ROCm / rocPRIM

ROCm Parallel Primitives
https://rocm.docs.amd.com/projects/rocPRIM/
MIT License
162 stars 69 forks source link

rocPRIM reduction (block_reduce_int) issue #389

Closed hokkanen closed 1 year ago

hokkanen commented 1 year ago

Describe the bug My simple reduction kernel that uses block_reduce_int() produces incorrect results with rocPRIM release branches 4.4+. Release branch 4.3 works fine. The same code compiles and runs fine with HIP on V100 and A100 based NVIDIA systems (CSC Puhti and Mahti supercomputers). I'm not 100% positive it is rocPRIM side issue but looks like it.

To Reproduce Compiling and running https://github.com/hokkanen/rocprim_issue/blob/master/hipcub_demo.cpp with rocPRIM release branches 4.4+ (see lines 14 and 17 to include the rocPRIM header) on Lumi supercomputer produces the issue.

Expected behavior I expect to see the following:

The results calculated by GPU = 499500 and CPU = 499500 match!

Instead, I see this:

The results calculated by GPU = 460320 and CPU = 499500 do not match!

Environment environment.txt

Maetveis commented 1 year ago

In the reproducer, on the last block of the launch, block_reduce won't be called by all threads in the block.

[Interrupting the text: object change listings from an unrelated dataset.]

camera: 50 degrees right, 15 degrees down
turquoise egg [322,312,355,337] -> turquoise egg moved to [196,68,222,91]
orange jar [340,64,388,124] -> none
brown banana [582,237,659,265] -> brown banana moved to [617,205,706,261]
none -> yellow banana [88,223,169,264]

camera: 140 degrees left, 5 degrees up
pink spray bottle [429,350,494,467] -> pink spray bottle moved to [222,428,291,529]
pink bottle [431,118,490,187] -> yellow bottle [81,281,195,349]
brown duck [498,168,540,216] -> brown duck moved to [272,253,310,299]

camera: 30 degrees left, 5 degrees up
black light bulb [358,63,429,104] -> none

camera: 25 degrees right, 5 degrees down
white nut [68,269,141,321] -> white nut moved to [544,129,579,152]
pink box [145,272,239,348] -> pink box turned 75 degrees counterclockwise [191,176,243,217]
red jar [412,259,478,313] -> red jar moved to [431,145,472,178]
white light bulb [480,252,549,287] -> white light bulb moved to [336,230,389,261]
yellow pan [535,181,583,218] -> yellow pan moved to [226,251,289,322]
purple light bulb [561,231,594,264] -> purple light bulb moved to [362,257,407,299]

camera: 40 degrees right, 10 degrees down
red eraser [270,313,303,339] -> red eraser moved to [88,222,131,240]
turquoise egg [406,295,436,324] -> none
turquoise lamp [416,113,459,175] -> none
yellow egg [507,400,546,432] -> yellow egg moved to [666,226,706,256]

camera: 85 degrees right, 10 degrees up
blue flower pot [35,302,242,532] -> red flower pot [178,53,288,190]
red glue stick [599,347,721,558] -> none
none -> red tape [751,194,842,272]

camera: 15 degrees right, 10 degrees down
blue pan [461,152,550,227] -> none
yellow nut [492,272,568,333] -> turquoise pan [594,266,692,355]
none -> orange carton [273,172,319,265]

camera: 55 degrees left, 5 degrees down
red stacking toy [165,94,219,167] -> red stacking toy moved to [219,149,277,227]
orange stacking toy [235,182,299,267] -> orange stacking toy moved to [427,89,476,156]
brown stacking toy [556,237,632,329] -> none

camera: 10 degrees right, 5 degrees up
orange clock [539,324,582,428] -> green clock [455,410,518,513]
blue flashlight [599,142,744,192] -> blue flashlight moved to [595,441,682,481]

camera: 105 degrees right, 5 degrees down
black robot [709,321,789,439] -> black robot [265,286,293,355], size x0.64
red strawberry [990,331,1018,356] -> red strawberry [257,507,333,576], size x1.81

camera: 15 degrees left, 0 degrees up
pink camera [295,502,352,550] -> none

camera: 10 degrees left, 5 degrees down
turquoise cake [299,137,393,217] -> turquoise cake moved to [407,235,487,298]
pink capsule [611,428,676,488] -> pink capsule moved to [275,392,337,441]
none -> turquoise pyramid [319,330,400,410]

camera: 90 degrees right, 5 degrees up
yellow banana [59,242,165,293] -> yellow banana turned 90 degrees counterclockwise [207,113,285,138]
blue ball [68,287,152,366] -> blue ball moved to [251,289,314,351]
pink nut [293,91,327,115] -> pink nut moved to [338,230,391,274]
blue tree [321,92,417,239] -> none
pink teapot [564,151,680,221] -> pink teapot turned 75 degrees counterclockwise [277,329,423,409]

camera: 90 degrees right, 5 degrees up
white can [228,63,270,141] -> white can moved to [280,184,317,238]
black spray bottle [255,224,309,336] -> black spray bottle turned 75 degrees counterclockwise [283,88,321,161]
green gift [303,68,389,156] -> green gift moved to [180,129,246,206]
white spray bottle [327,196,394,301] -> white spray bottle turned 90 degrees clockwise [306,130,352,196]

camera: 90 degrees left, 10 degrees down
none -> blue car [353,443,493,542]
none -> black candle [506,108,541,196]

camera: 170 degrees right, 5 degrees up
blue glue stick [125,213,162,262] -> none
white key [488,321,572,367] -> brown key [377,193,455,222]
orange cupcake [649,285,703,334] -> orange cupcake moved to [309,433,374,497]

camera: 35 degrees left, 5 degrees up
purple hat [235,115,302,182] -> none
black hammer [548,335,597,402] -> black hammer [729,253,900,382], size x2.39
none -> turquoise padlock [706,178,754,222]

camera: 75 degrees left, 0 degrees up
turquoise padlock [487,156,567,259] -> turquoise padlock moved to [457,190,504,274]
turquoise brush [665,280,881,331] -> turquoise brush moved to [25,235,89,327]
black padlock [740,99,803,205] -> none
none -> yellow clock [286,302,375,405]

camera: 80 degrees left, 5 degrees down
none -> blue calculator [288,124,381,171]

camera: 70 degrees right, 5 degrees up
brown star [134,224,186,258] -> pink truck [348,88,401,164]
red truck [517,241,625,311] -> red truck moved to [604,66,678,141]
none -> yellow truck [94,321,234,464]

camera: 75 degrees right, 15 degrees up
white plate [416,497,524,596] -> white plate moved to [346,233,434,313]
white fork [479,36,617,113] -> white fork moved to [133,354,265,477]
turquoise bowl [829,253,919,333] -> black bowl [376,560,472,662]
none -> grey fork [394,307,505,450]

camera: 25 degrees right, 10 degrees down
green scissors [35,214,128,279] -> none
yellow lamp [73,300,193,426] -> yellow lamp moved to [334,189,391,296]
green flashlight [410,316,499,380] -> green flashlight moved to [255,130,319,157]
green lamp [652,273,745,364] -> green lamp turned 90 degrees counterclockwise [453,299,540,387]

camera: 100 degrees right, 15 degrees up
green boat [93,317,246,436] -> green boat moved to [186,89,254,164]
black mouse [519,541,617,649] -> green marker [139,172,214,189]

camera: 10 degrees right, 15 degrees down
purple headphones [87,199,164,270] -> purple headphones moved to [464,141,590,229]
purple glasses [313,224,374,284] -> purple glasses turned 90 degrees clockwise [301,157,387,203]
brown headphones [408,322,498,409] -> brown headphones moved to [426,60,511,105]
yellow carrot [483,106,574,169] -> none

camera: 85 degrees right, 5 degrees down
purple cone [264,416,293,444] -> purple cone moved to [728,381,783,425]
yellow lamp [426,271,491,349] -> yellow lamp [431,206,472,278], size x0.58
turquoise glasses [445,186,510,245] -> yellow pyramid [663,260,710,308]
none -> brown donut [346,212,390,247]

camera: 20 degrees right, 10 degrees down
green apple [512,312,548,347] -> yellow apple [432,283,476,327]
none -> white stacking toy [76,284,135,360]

rocPRIM's block collective primitives must be called in block-uniform control flow, otherwise they might hang (the block algorithms are allowed to contain __syncthreads) or otherwise produce incorrect results. This applies to CUB as well, so the reproducer probably just happens to work on CUB (will probably fail with a larger blocksize).

Can you try with the following modification?

// Local storage for the thread summation value
int thread_sum = 0;
// Check loop limits
if (idx < loop_size) {
  // Evaluate the loop body, the summation value is stored in thread_sum
  loop_body(idx, thread_sum);
}

// Compute the block-wide sum (aggregate) for the first thread of each block
#if USE_HIPCUB == 1
  int aggregate = BlockReduce(temp_storage).Sum(thread_sum);
#else
  int aggregate;
  block_reduce_int().reduce(thread_sum, aggregate, temp_storage, rocprim::plus<int>());
#endif

// The first thread of each block stores the block-wide aggregate to 'sum' using atomics
if(threadIdx.x == 0) 
  atomicAdd(sum, aggregate);
hokkanen commented 1 year ago

Thanks, this indeed fixed the issue. Thanks a lot.